How can I list all field names in a parsed S-XML list?

Started by Jeremy Reimer, May 13, 2010, 10:47:39 AM

Previous topic - Next topic

Jeremy Reimer

Hello!  I'm just getting started with newLISP, and I really like it a lot.  Forgive the newbie questions.



I have a test XML file called dingy.xml that looks like this:



<document>
<element name="First" date="4/23/2010">
  <data>This is the first element</data>
</element>
<element name="Second" date="4/23/2010">
  <data>This is the second element</data>
</element>
</document>


I am parsing with xml-parse using this code:



(define (parse-xml-data str)
  (xml-type-tags nil nil nil nil)
  (let ((xml (xml-parse str 15)))
       (or xml (throw-error (xml-error)))))

  (setq parsedlist (parse-xml-data (read-file "./dingy.xml")))


This returns an s-xml list as follows:



((document (element ((name "First") (date "4/23/2010")) (data "This is the first element")) (element ((name "Second") (date "4/23/2010")) (data "This is the second element"))))



Now, I am able to search and retrieve, say, all items with the type "data" using this code:



(dolist (el (ref-all 'data parsedlist))
         (println (rest (parsedlist (chop el)))))


This gives me back the following result:



("This is the first element")



("This is the second element")



This is great!  But now my question is this:  how could I find all the "field names" (I don't know how better to describe it) without knowing them beforehand?  In this XML example, I have a type called "data", which I pass into ref-all by quoting it; 'data.  But what if I just want to get a list of all possible elements I could search for?  In other words, how could I get a list back that looks like this:



((document) (name) (date) (element) (data))



which is all the different types of element names (field names?) in my XML?  My goal for this is to be able to input in any kind of XML file and return back a list of searchable "field names".



In the newLISP introductory guide, it says (pg 156):


Quote
You add them up to get the options code number – so 15 (+ 1 2 4 8) uses the first four of these options: suppress unwanted stuff, and translate strings tags to symbols.  As a result of this, new symbols have been added to newLISP's symbol table:



(channel description docs item lastBuildDate link managingEditor rss sxml title version webMaster xml)



These correspond to the string tags in the XML file, and they'll be useful almost immediately.


I guess what I'm looking for is some way to bring back a list of all the symbols that have been added to the symbol table when I use xml-parse.  I wish I could have explained it better.  :)



Thanks so much for any help you can provide!

cormullion

#1
Hi Jeremy!



I can't think of anything super elegant, but what about:


(unique (filter symbol? (flat x)))

I don't really like it - but I haven't persuaded match to do it either... I'm sure you should be able to look for patterns of element types, but...

Jeremy Reimer

#2
This totally worked!  Thanks so much for your quick reply!

cormullion

#3
Cool.
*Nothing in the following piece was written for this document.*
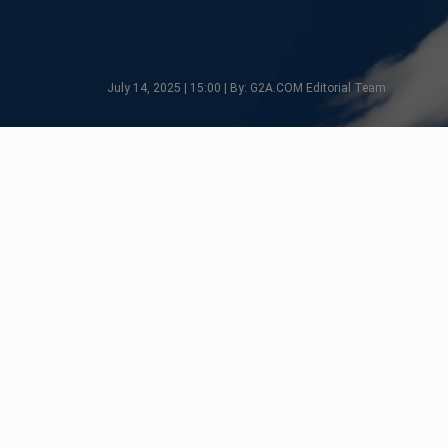
July 14, 2025 | 15:00 | By: G2A.COM Editorial Team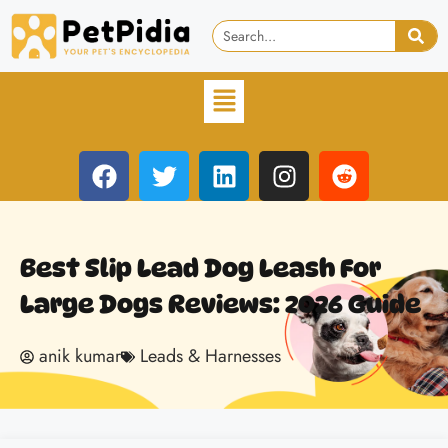
Best Slip Lead Dog Leash For
Large Dogs Reviews: 2026 Guide
anik kumar
Leads & Harnesses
A recursive solution too:


(define (heads-up l)
   (cond
     ((list? l)
         (heads-up (first l))
         (dolist (s (rest l)) (heads-up s)))
     ((symbol? l)  
          (unless (find l acc) (push l acc))
   )))
       
(heads-up lst)
acc
;-> (data date name element document)


Lutz - I couldn't find a way to use match with other functions to get every first element of a list?

Lutz

#4
(set 'aList '((a 1 (b 2) (c 3)) (d 4) (e 4 (f  5 6 7))))
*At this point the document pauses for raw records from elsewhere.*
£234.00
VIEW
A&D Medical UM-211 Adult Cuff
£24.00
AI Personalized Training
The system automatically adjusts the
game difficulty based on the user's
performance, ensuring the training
(map first (ref-all '(? *) aList match true))    

;=> (a b c d e f)

The 'true' option collects the elements instead of the index-vectors. This could make the list resulting from 'ref-all' very big if the original list has a lot nesting. In that case work without the 'true' option and loop through the list of index-vectors:
(set 'aList '((a 1 (b 2) (c 3)) (d 4) (e 4 (f  5 6 7))))

(dolist (idx  (ref-all '(? *) aList match) )
(println (first (aList idx)) ))

a
b
c
d
e
f

I would try the first method first, as it is probably much faster and definitely more elegant.

cormullion

#5
Yes, I knew some wild card magic would do it! Thanks.